Marcel Gauchet dresse l’histoire des idéologies dans le cadre politique, de Destutt de Tracy à nos jours, en insistant à juste titre sur le rôle du marxisme dans la mutation du concept. Il annonce, comme l’avait déjà fait en son temps Raymond Aron (« La fin de l’âge idéologique », 1955), la mort des idéologies. Il est cependant possible que le sommeil de la raison continue à produire des monstres et que même la raison éveillée en fasse autant. Il est possible qu’une fois entrées dans le monde, les idées et les idéologies ne disparaissent jamais complètement. Elles changent de visage, à la manière de l’écologie qui est devenue avant tout le communisme repeint en vert, mais qui poursuit au fond les mêmes fins.
Il est permis de considérer que, dans l’œuvre de Marcel Gauchet, la vision du passage d’une société hétéronome à une société autonome forme une variante de l’opposition entre société fermée et société ouverte chez Karl Popper, la société autonome/ouverte justifiant le recours à l’idéologie. On n’attend bien entendu pas d’un essai le degré d’exhaustivité qu’on est en droit d’exiger d’une thèse de doctorat, mais il est bien regrettable que Marcel Gauchet ne mentionne pas les trente pages extrêmement denses consacrées à l’idéologie dans L’Essence du politique (1965). Il y eût trouvé un aliment substantiel, ne serait-ce que dans la mesure où Julien Freund faisait remarquer que, bien que le terme d’idéologie ne soit pas ancien, la guerre entre Athènes et Sparte était déjà de nature idéologique. Freund avait relevé également le caractère polémique de l’idéologie (« on traite d’idéologie la doctrine de l’adversaire parce qu’il est l’adversaire, fût-elle parfaitement cohérente, judicieuse et raisonnable »).

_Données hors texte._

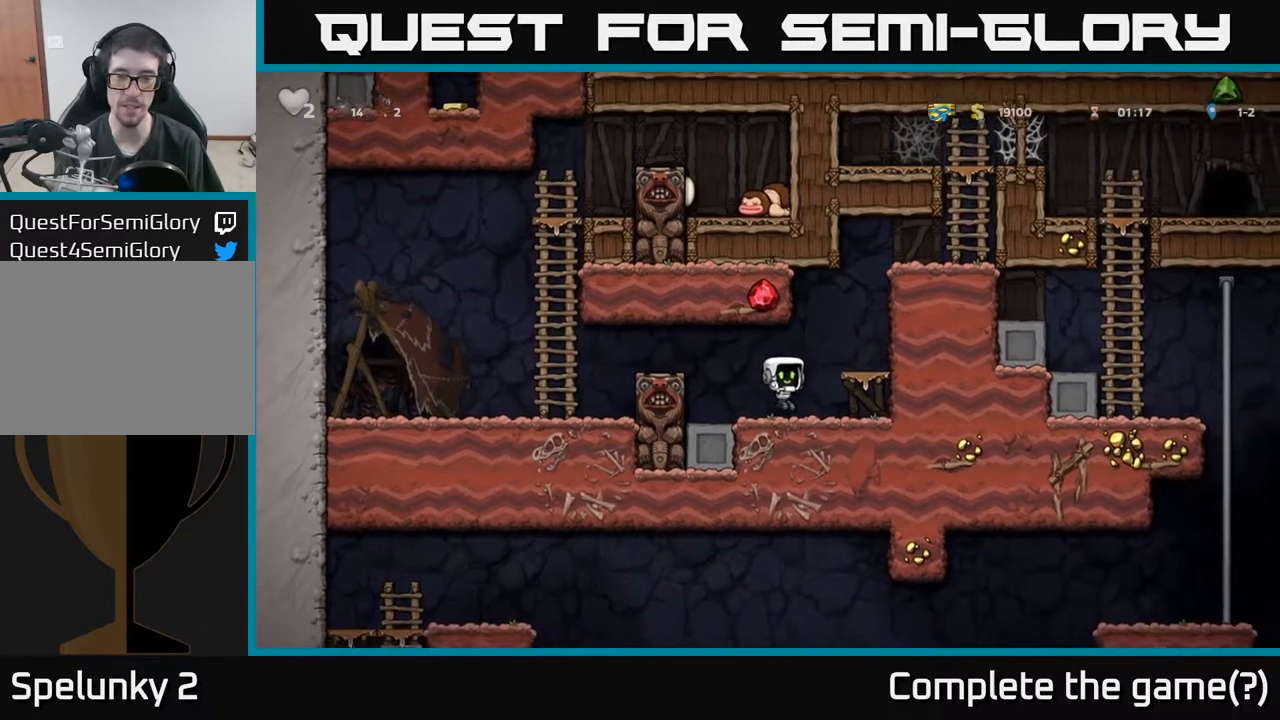
{"buttons": ["A"], "left_stick": "center", "events": [[83, "A", "down"], [83, "DPAD_RIGHT", "down"], [217, "A", "up"], [350, "DPAD_RIGHT", "up"], [500, "A", "down"]]}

L’analyse des idéologies contemporaines donne son suc au livre (le populisme ou le wokisme). On pourra reprocher à Marcel Gauchet de faire de la démocratie libérale un absolu (« une phase qu’il est permis de dire miraculeuse, puisque, sur la base de la même configuration structurelle dont étaient sortis les monstres totalitaires, s’est trouvée la voie étroite de la formation et de l’enracinement de la démocratie libérale proprement dite », p. 159), sans insister sur les « dérives » qui se produisent en France (confinements « sanitaires », contrôle numérique de la population, répression des mouvements sociaux, promotion de l’euthanasie, …) et en Europe (écrasement bureaucratique, contrôles bancaires tatillons, annulation des élections qui déplaisent au « cercle de la raison », mise en place d’un « bouclier démocratique » contre l’» internationale réactionnaire », …) : « […] la tendance au totalitarisme est innée à l’idéologie, y compris l’idéologie démocratique », notait déjà Julien Freund. Dans un livre vieux de plus de soixante ans, L’Homme et la politique, Seymour Martin Lipset avait dégagé, sans qu’on le comprît à l’époque, la notion de « fascisme du centre ». Il serait intéressant de définir et d’analyser l’idéologie, car c’en est une, qui sévit actuellement en France. On l’appellera faute de mieux le « macronisme » (même si l’actuel Président de la République n’a rien d’un doctrinaire et chante des paroles écrites par d’autres, notamment Jacques Attali) ou l’» extrême-centre ». On pense à la terrible phrase de Bertrand de Jouvenel : « Le pire des États est celui dont les dirigeants n’ont plus une autorité assez universelle pour être suivis par tous de bon gré, et où ils en ont une assez grande sur une partie de leurs ressortissants pour en user afin de contraindre les autres » (De la Souveraineté). De même Marcel Gauchet est-il convaincu que nous vivons la fin des idéologies. Il se pourrait bien que nous soyons en présence d’une de ces surprises que réserve l’Histoire, car le fait nouveau et écrasant est que des pans de plus en plus larges de la population en Europe occidentale adhèrent à une foi qui n’est pas seulement un contenu religieux privé, mais une idéologie structurée, politique et donc publique.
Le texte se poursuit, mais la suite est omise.